The Secrest Artists Series at Wake Forest University saw a large and enthusiastic audience (with an impressive number of students attending) greet the fine program, including a world premiere, by Strata, the trio of James Stern, violin/viola, Nathan Williams, clarinet, and Audrey Andrist, piano. Andrist and Stern are based in Maryland; Williams in Texas. Such an ensemble has more of a focus on recent music than others of older lineage such as the string quartet, given that the clarinet as member of a chamber music group dates, with a few exceptions, to the nineteenth century, and indeed on the program they presented all of the four pieces were from the twentieth century or later.

William Bolcom’s activities as a composer (he is emeritus professor of composition at Michigan, and won the 1988 Pulitzer Prize for music) are informed by his activities as a performing pianist, notably in duo with his wife, soprano Joan Morris, with whom he has an extensive discography. Strata opened their program with four of the six rags comprising Afternoon Cakewalk, a set of arrangements made by Bolcom. A generation ago rags were briefly popular even among classical musicians, with two highly successful LPs of Joplin recorded by musicologist Joshua Rifkin, and it was good to hear such skilled and sympathetic reading of the rags of Joplin and Scott by Strata, who played with virtuoso flair. “Frog Legs Rag” featured the E-flat soprano clarinet, a tiny-looking thing whose high voice seems to eliminate any thought of gravitas and to be especially suited for high jinks. Williams’ playing was high-spirited. The final two rags are by Bolcom himself, with suave violin from Stern in the “Graceful Ghost.” It all was over too soon – a pity that they didn’t offer the whole set.

Max Bruch is one of those composers from the Romantic era that loiters on the edges of being well-known to general audiences, and not just music nerds, and the Eight Pieces, Op. 83 for clarinet, viola and piano are among his most familiar. These are late works (the composer lived to 1920; these are from 1910) and my concert notes say “Brahmsian” (Brahms had already passed on in 1897), “elegiac,” and “innig,” a highly German quality (“inward,” in contrast to the extroverted Italians). Stern produces a lovely tone on his viola, and the whole effect was autumnal, reflections by the fireside by one whose active life is behind him….or, to put it another, the ultimate contrast to the rags that had gone before.

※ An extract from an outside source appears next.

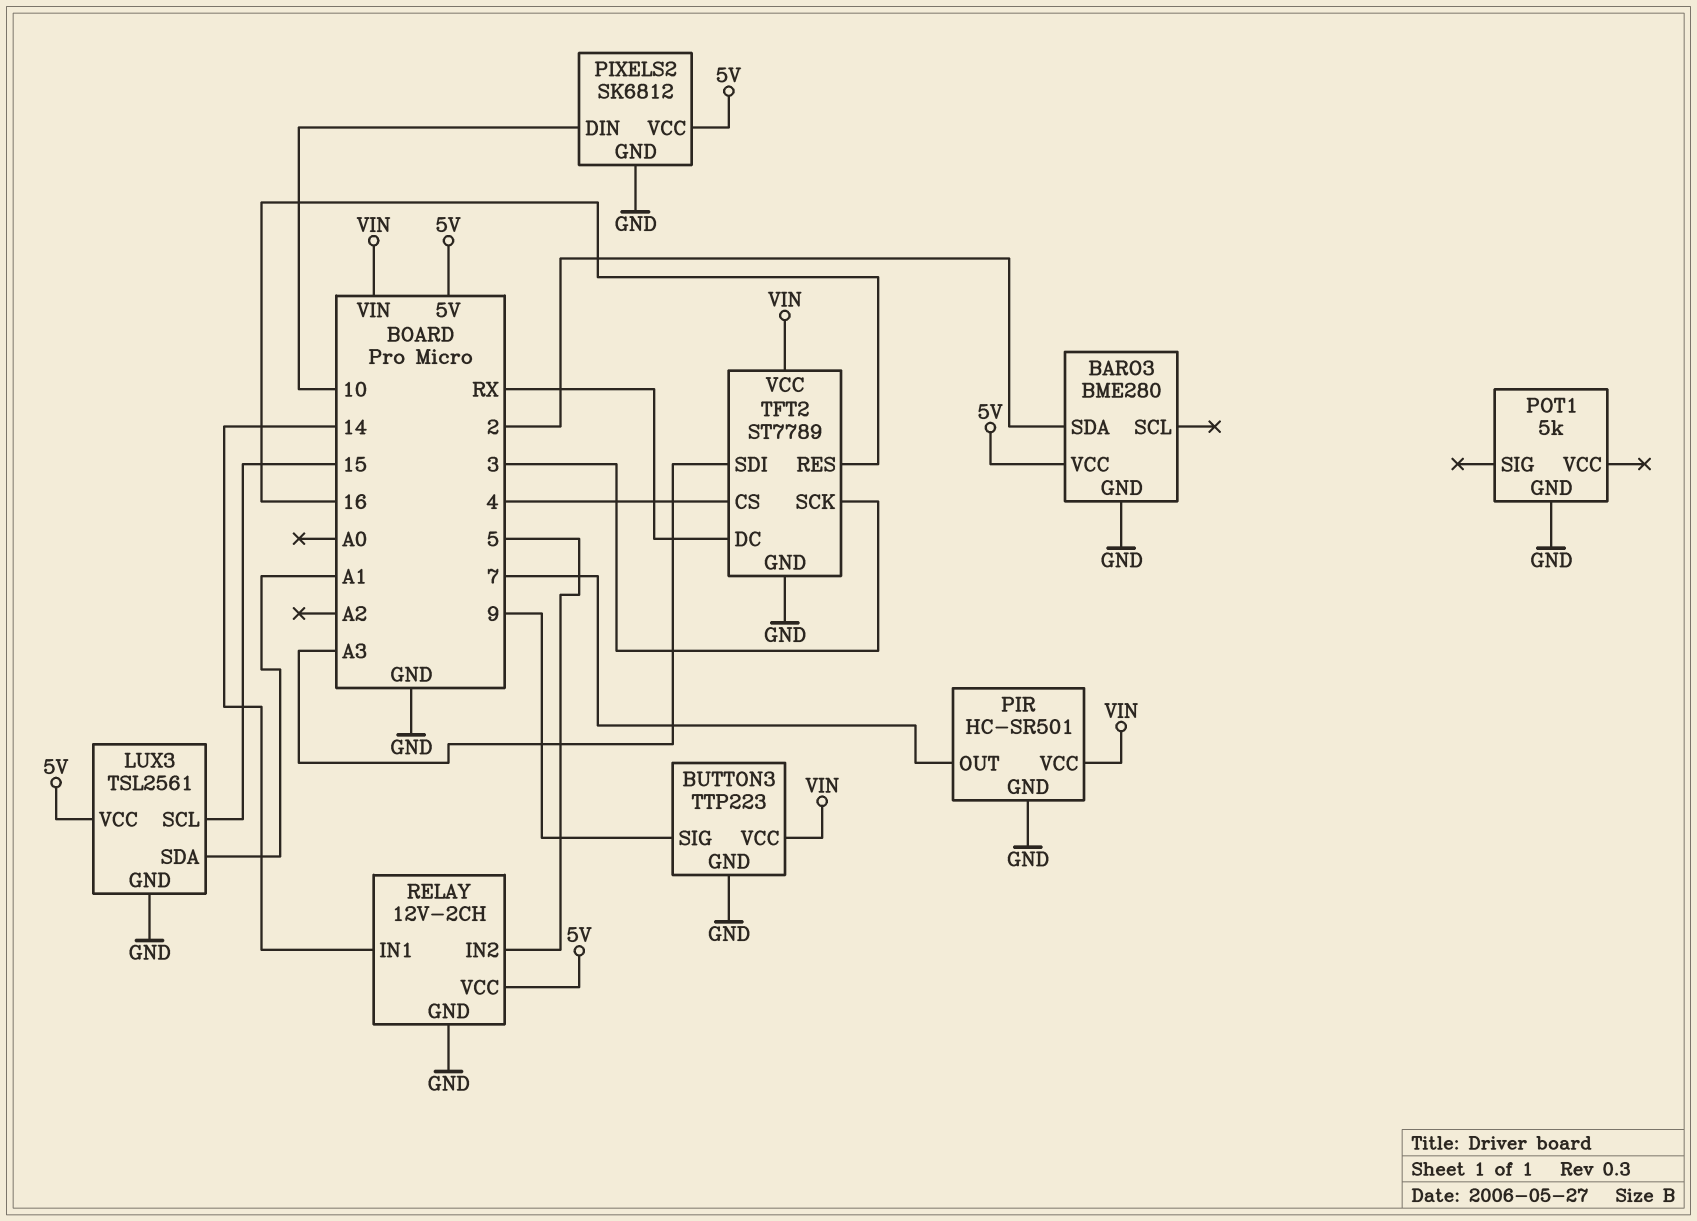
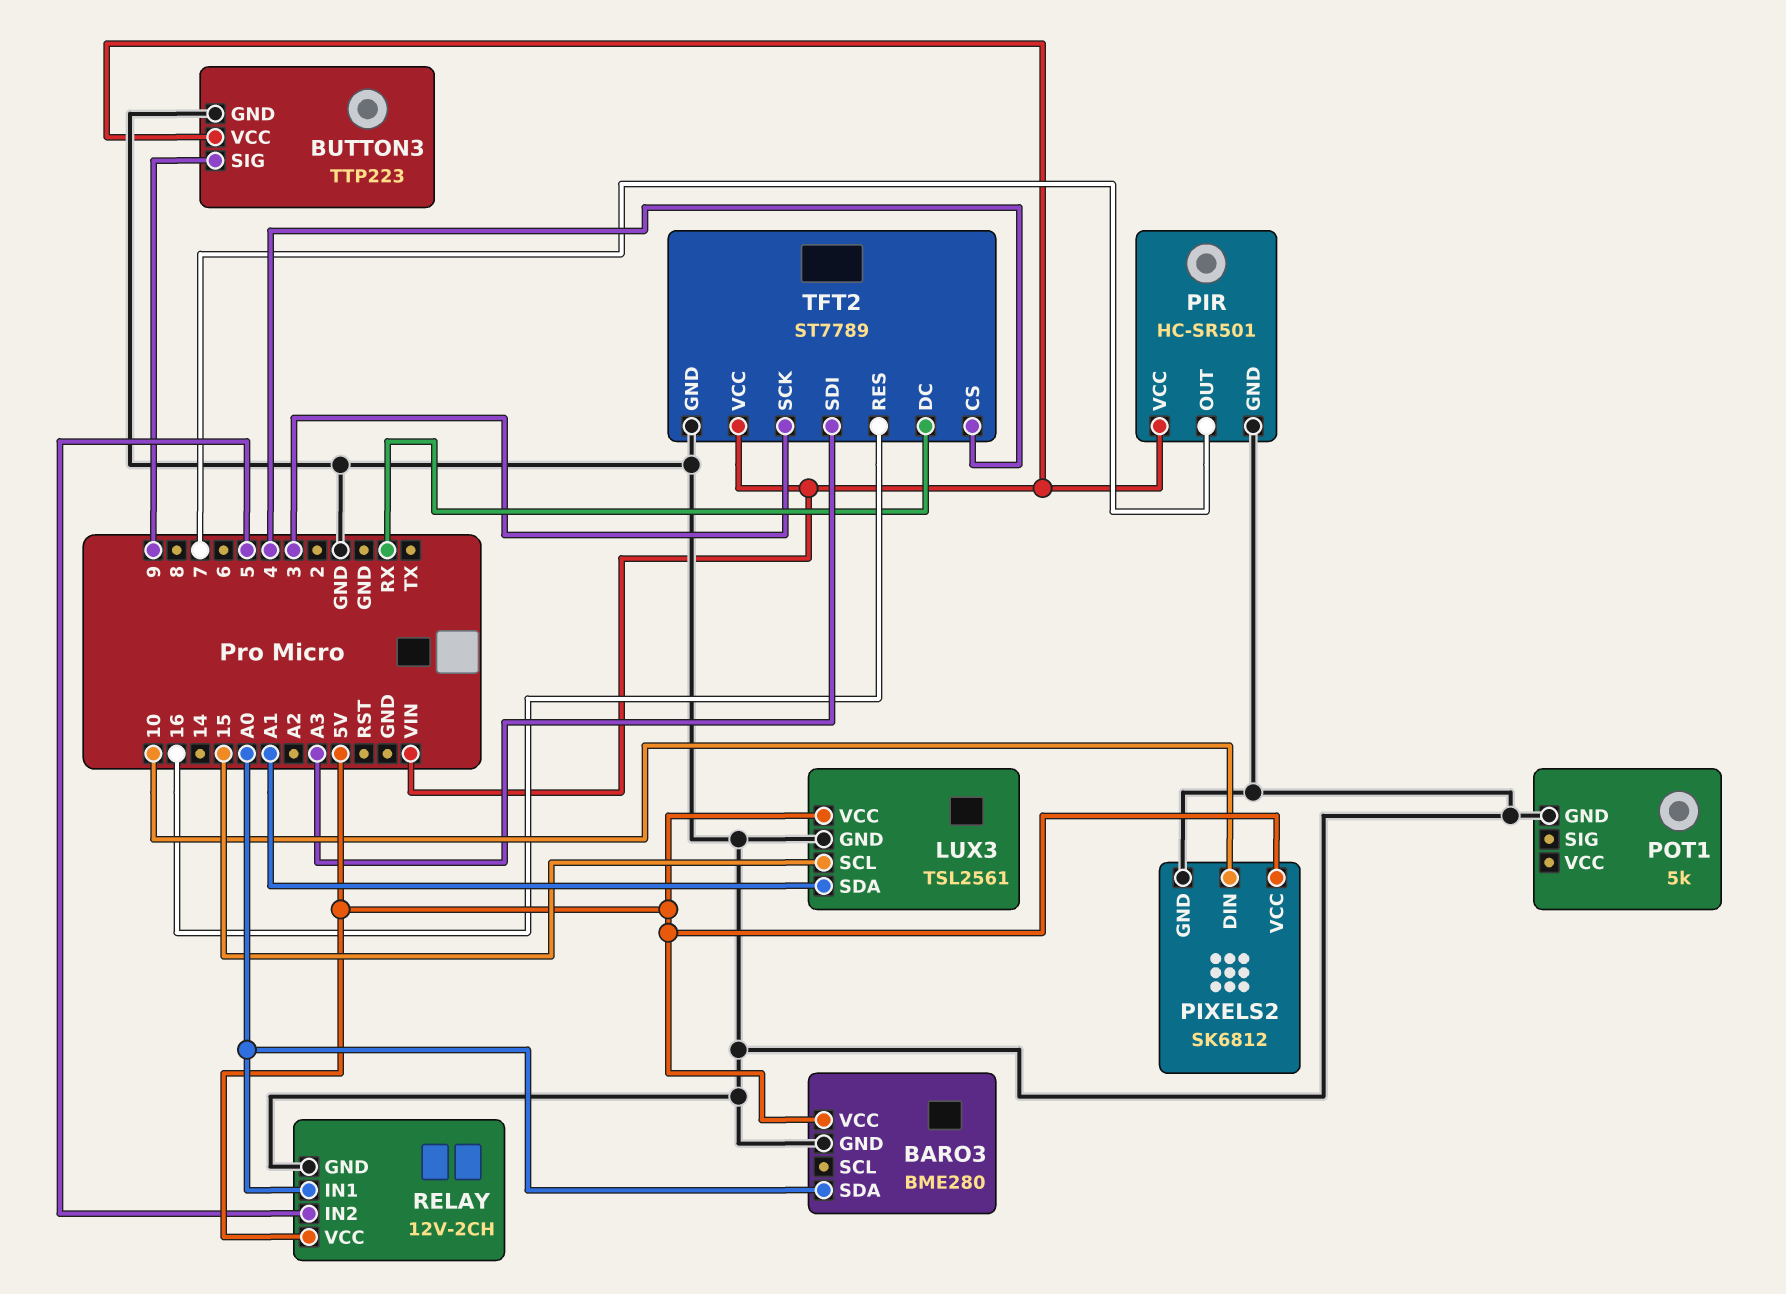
BARO3 pin SDA: 2 -> A0
RELAY pin IN1: 14 -> A0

After intermission, there was the rare treat of a world premiere – the Trio: A Book of Days by Kenneth Frazelle, who teaches at the North Carolina School of the Arts in Winston-Salem. The work, in five movements, is inspired by images from an extended poem by the late A.R. Ammons (1926-2001), a native of North Carolina. The harmonic vocabulary of the work is modern (no functional harmony here) but at the same time relatively diatonic. The first two movements are active, reflections on the ephemerality of things (particularly the “skittering” and very short second movement). The third movement is a sort of nocturne that begins spare, slow, and simple, and gradually develops to a beautiful lyricism, with Strata allowing the final sonority to ring in the air until it disappeared. Some dance gestures, with irregular rhythms evolving to a sort of waltz, shape the fourth movement, and the fifth movement returns to the tranquility of motion of the third. As it became evident that the movement was drawing to a close, I was astounded to hear that Frazelle had the courage to write a root position tonic for the piano, clearly the final arrival, although decorated with some higher members of the overtone series from the clarinet and violin. This music, and that of the third movement, was simply sublime, in the deepest sense of the word, a sublimity that one rarely experiences in concert. Indeed, I think the word “masterpiece” is not too strong for this work. It was beautifully and sensitively rendered by Strata. I hope they will soon record and release it on CD. It deserves to join the core repertoire of the chamber literature.

After this, it was hard to believe that more could be said (Andrist brightly said from the stage, “But wait, there’s more!), and the program concluded with the 1992 Suite for violin, clarinet and piano by Alexander Arutiunian, a compelling piece reflecting his Armenian surroundings (a modal opening with Eastern inflections, and a finale with Romany elements). After several bows, Strata asked listeners to once more thank Frazelle, and played a Bach encore in honor of the Master’s birthday.